Anfechtung wird schwierig sein
Die Aussetzung der Pflicht zum Insolvenzantrag hat weitere Folgen, die im konkreten Fall wichtig werden können. So würden Geschäftsführer oder Vorstände belangt werden, wenn sie weitere Zahlungen leisten, obwohl sie wissen, dass ihr Betrieb vor der Insolvenz steht. Diese Haftung ist nunmehr ausgesetzt. Eine wichtige Rolle im Zusammenhang mit der Insolvenz spielten auch Anfechtungsrechte. Es ging darum, zu verhindern, dass manche Gläubiger noch Geld erhalten haben, etwa durch die Rückzahlung von Krediten, womit sie gegenüber anderen Vorteile hätten. Unter anderen Umständen war die Gewährung von Krediten, Zahlungserleichterungen oder der Erhalt von Sicherheiten in der Krise geradezu ein Beitrag zur Insolvenzverschleppung. Auch wenn es im Einzelfall manchmal schwierig war, die böse Absicht und die Kenntnis der Schieflage nachzuweisen, so war doch für alle Beteiligten Vorsicht geboten, die immer noch leisteten, obwohl sie von den finanziellen Problemen ihres „Geschäftspartners“ wussten. Nun hat sich die Situation verändert – der Gesetzgeber will gerade erreichen, dass in der Krise weiter Kredite zur Verfügung gestellt werden und Lieferantenbeziehungen erhalten bleiben.
Krise muss Grund für finanzielle Schwierigkeiten sein
Wichtig ist angesichts dieser Aussetzungen zur Antragspflicht, dass es sich um ein Unternehmen handelt, dass tatsächlich durch die Pandemie und die gegen sie gerichteten Maßnahmen in die Insolvenznähe gerückt wurde. Der Betrieb muss vor diesen Maßnahmen noch zahlungsfähig gewesen sein und es gilt, eine Prognose darüber abzugeben, ob nach dem Ende der Maßnahmen tatsächlich wieder ein normaler Geschäftsbetrieb aufgenommen werden kann.

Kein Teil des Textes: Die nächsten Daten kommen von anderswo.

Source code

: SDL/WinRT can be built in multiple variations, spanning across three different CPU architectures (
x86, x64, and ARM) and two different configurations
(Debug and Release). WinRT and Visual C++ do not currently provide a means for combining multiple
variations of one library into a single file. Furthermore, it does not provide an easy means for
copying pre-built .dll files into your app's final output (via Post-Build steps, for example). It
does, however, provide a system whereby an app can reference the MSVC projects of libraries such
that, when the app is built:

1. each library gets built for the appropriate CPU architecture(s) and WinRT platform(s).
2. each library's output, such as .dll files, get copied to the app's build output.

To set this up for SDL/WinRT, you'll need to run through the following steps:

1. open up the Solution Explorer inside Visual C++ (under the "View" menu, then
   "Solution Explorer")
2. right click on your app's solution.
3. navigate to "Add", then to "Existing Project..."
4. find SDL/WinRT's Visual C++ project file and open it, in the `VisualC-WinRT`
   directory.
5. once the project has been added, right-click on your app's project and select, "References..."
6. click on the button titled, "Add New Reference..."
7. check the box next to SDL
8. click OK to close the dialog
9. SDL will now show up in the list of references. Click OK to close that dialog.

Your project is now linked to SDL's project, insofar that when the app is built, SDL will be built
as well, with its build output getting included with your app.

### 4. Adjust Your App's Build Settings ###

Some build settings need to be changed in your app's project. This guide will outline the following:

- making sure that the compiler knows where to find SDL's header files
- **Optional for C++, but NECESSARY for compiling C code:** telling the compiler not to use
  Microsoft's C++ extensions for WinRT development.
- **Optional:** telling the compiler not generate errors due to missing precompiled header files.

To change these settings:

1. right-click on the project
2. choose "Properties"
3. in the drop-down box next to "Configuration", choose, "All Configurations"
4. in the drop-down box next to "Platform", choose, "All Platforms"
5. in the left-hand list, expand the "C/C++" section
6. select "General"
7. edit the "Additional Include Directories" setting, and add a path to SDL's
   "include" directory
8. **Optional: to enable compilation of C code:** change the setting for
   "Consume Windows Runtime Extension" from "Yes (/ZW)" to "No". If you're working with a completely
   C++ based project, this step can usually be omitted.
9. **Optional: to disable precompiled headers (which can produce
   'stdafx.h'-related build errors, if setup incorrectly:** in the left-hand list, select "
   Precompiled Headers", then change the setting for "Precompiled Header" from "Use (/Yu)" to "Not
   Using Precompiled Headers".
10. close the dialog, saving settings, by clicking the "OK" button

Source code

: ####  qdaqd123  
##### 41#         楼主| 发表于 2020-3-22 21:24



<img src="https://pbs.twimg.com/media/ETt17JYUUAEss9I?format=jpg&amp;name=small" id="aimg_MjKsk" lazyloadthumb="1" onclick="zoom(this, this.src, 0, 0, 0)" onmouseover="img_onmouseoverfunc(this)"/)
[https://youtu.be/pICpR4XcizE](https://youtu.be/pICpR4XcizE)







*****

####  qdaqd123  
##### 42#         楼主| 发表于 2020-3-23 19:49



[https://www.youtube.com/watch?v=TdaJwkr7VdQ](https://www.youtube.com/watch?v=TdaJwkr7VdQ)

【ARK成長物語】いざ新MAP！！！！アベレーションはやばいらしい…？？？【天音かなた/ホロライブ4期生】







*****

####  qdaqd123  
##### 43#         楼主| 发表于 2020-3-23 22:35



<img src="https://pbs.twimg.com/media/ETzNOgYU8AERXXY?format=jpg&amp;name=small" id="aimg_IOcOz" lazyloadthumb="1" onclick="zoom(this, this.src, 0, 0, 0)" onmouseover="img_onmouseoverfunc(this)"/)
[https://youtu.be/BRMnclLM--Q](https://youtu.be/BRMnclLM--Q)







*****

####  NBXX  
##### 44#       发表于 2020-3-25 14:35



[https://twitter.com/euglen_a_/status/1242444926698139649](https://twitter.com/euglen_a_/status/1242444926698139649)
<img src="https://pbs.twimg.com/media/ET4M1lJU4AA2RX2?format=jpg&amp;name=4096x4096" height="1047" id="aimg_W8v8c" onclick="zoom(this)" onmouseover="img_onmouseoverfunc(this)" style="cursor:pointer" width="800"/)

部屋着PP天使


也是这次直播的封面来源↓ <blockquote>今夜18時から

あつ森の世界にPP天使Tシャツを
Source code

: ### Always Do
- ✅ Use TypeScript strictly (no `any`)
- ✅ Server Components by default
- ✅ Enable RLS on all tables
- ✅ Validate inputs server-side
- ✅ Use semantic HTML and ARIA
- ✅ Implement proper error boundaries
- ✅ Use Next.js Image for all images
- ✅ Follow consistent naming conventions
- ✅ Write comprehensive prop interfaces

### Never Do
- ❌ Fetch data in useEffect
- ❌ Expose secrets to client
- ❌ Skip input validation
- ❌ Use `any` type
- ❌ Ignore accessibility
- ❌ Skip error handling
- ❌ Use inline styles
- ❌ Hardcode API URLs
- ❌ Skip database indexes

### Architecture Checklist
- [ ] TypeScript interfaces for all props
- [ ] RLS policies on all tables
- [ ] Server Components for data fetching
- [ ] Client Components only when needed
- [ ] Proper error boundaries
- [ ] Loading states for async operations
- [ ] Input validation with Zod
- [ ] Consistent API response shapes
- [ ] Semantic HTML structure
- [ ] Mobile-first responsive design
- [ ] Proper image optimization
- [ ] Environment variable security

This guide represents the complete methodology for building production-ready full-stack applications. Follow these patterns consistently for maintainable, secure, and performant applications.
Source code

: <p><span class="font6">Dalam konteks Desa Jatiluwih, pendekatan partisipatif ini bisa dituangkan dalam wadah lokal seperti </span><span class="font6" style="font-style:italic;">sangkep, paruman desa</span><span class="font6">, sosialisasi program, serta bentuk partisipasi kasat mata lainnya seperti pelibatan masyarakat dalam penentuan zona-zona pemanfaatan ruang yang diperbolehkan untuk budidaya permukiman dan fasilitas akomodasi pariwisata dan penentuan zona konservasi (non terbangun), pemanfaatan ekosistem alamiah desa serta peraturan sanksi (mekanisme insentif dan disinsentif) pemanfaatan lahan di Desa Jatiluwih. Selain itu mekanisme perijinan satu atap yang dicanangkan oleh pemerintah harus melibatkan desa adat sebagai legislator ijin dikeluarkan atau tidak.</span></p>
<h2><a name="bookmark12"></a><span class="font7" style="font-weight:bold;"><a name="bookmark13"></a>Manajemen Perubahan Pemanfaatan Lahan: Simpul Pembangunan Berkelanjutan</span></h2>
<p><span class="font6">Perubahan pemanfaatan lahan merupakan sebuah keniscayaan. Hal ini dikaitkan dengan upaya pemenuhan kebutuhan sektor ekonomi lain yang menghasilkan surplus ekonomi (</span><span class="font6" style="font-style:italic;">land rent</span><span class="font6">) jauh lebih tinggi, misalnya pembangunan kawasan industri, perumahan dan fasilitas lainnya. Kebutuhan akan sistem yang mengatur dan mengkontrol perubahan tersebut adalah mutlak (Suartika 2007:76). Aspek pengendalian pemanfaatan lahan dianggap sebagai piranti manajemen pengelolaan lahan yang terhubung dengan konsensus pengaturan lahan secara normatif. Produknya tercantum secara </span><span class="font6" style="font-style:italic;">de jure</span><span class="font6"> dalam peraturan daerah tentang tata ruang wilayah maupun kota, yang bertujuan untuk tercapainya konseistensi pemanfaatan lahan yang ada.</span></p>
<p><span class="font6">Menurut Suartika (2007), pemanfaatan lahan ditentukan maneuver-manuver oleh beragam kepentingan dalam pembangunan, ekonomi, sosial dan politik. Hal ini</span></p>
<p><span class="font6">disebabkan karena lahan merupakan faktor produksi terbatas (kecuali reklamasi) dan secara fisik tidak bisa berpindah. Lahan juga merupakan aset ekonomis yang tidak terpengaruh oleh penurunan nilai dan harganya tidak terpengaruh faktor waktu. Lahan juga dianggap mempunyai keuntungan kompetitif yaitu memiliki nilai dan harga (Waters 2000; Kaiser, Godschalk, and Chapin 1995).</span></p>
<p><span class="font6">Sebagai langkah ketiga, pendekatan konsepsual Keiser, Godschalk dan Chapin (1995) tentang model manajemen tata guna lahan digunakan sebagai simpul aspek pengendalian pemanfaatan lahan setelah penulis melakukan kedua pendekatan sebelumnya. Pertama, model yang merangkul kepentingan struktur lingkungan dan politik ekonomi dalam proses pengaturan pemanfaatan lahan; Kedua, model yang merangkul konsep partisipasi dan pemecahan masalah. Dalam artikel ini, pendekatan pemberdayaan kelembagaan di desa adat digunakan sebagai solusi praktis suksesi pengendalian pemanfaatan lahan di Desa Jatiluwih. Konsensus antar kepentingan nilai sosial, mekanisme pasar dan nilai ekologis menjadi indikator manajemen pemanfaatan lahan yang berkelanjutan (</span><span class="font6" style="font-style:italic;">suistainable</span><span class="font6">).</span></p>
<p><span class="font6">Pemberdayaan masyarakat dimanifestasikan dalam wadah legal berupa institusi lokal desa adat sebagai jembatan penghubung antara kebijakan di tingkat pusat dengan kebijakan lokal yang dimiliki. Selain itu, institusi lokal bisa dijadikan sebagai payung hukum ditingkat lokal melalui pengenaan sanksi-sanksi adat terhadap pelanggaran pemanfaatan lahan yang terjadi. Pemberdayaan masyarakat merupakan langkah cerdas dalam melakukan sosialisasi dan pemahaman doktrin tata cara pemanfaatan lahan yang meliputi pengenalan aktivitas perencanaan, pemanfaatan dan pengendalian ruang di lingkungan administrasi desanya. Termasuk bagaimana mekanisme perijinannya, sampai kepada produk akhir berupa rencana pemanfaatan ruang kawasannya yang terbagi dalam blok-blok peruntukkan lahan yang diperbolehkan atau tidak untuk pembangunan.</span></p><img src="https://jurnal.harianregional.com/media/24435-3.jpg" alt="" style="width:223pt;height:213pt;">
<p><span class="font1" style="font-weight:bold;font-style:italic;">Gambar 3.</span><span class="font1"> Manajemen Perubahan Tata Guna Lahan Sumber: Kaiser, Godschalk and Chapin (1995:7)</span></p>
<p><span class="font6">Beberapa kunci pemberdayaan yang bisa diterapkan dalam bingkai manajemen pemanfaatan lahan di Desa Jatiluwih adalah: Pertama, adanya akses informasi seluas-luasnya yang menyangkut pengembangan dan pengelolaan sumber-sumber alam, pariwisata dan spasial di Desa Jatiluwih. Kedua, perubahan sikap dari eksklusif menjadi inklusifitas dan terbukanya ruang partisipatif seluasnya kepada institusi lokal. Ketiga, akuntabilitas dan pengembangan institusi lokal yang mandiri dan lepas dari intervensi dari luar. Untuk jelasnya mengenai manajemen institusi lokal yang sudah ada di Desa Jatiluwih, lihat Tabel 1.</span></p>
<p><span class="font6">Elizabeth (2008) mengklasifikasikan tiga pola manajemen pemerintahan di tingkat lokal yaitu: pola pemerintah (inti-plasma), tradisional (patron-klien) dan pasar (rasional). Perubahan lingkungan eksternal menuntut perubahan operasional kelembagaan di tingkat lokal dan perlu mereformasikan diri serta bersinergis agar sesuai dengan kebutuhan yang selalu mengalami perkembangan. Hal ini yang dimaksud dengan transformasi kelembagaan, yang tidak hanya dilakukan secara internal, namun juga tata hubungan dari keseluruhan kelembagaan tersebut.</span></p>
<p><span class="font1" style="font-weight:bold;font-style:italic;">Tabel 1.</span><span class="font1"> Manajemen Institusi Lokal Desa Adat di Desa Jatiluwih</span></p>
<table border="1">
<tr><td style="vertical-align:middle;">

Die Aussetzung der Pflicht zum Insolvenzantrag ist zeitlich begrenzt – ob diese Begrenzung nach dem Ende des Januars tatsächlich aufgehoben wird, muss angesichts der vielen Verlängerungen bisher und dem Andauern der Pandemie bezweifelt werden. Die Pandemie hat vieles verändert – und das nicht nur in der akuten Krise, sondern wohl auch für die Zeiten danach. Nach Aussagen von Bundesjustizministerin Lambrecht geht es nun darum, das Insolvenzrecht grundsätzlich zu verändern. Diese Reform setzt verstärkt auf die Sanierung. Ein schlüssiges Sanierungskonzept und die Zustimmung des größten Teils der Gläubiger würde ebenfalls verhindern, dass zukunftsfähige Unternehmen in die Insolvenz geraten. Diese Sanierung würde ggf. schon vor der Insolvenz möglich sein. Tatsächlich zeigen die guten Erfolge beim Insolvenzverfahren in Eigenverantwortung, dass die Sanierung ein Königsweg zum Erhalt von Unternehmen und damit von Arbeitsplätzen darstellt.